WP Liu, PF Guo, T Dai Keywords: diabetes coronary heart disease metabolomics metabolism

ABSTRACT

Comprehensive understanding of plasma metabotype of diabetes mellitus (DM), coronary heart disease (CHD), and especially diabetes mellitus with coronary heart disease (CHDDM) is still lacking. In this work, the plasma metabolic differences and links of DM, CHD, and CHDDM patients were investigated by the strategy of comparative metabolomics based on 1H NMR spectroscopy combined with network analysis for revealing their metabolic differences. A total of 17 metabolites are related to three diseases, among which valine, alanine, leucine, isoleucine, and N-acetyl-glycoprotein are positively correlated with CHD and CHDDM (odds ratios (OR) > 1).
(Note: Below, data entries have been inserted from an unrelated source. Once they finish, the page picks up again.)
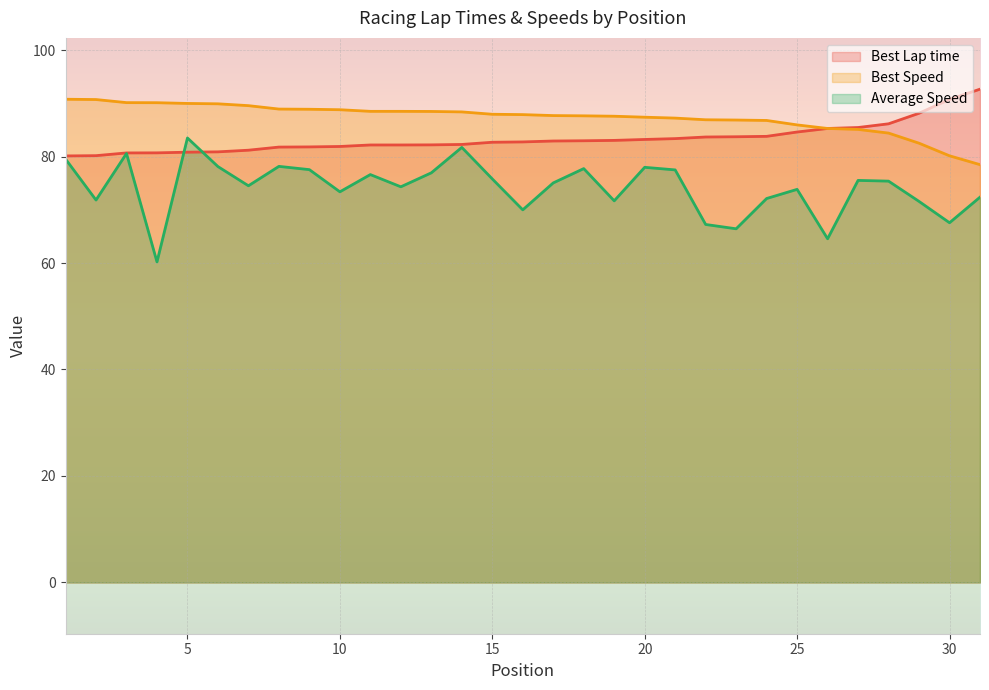

Is the value of Best Speed at 26 greater than the value of Average Speed at 22?

Yes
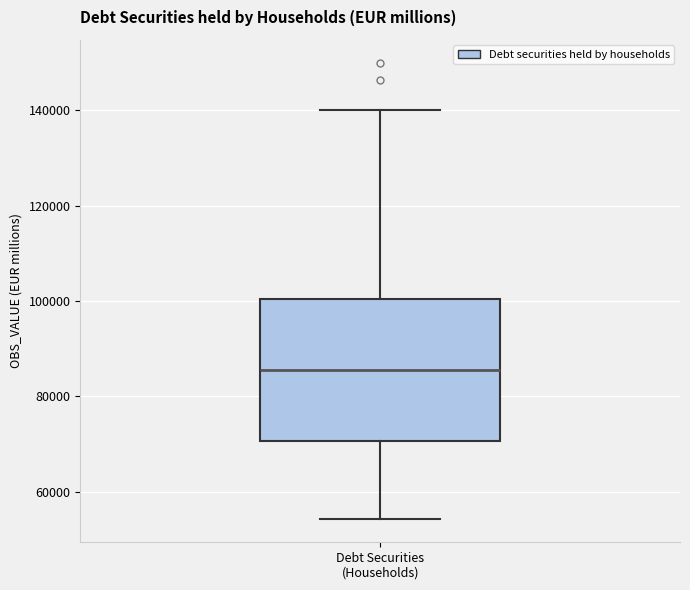

Read this box plot against the y-axis: the position of the median line, the range covered by the box, and the ends of both whiskers. The values are not printed on the chart, so give them approximately, as read against the axis.

median 86000, box 70000 to 100000, whiskers 54000 to 140000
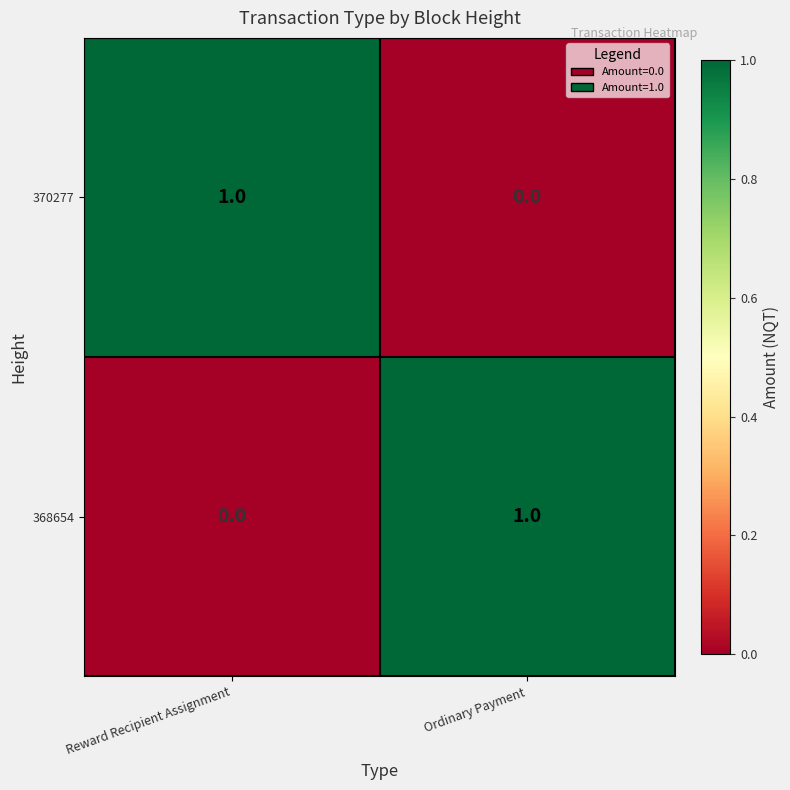

The 370277 series shows 0 at Ordinary Payment. True or false?

True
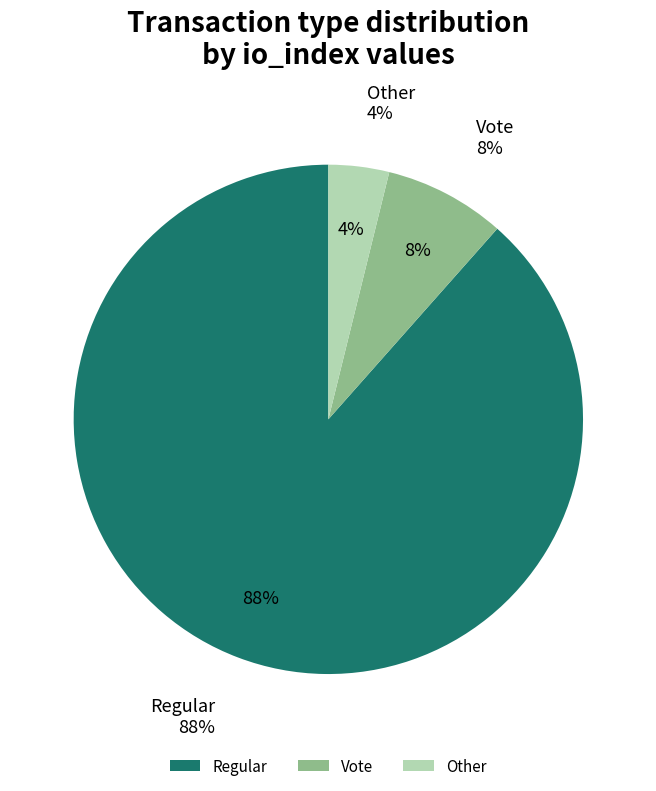

To the nearest percent, what is the average slice percentage?

33%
The trimethylamine oxide, glycerol, lactose, indoleacetate, and scyllo-inositol are closely related to the development of DM to CHDDM (OR > 1), and indoleactate (OR: 1.06, 95% confidence interval (CI): 1.01–1.12) and lactose (OR: 2.46, 95% CI: 1.67–3.25) are particularly prominent in CHDDM. We identified three multi-biomarkers types that were significantly associated with glycosylated hemoglobin (HbA1C) at baseline. All diseases demonstrated dysregulated glycolysis/gluconeogenesis and amino acid biosynthesis pathway. In addition, enrichment in tryptophan metabolism observed in CHDDM, enrichment in inositol phosphate metabolism observed in DM, and the metabolites related to microbiota metabolism were dysregulated in both DM and CHDDM. The comparative metabolomics strategy of multi-diseases offers a new perspective in disease-specific markers and pathogenic pathways.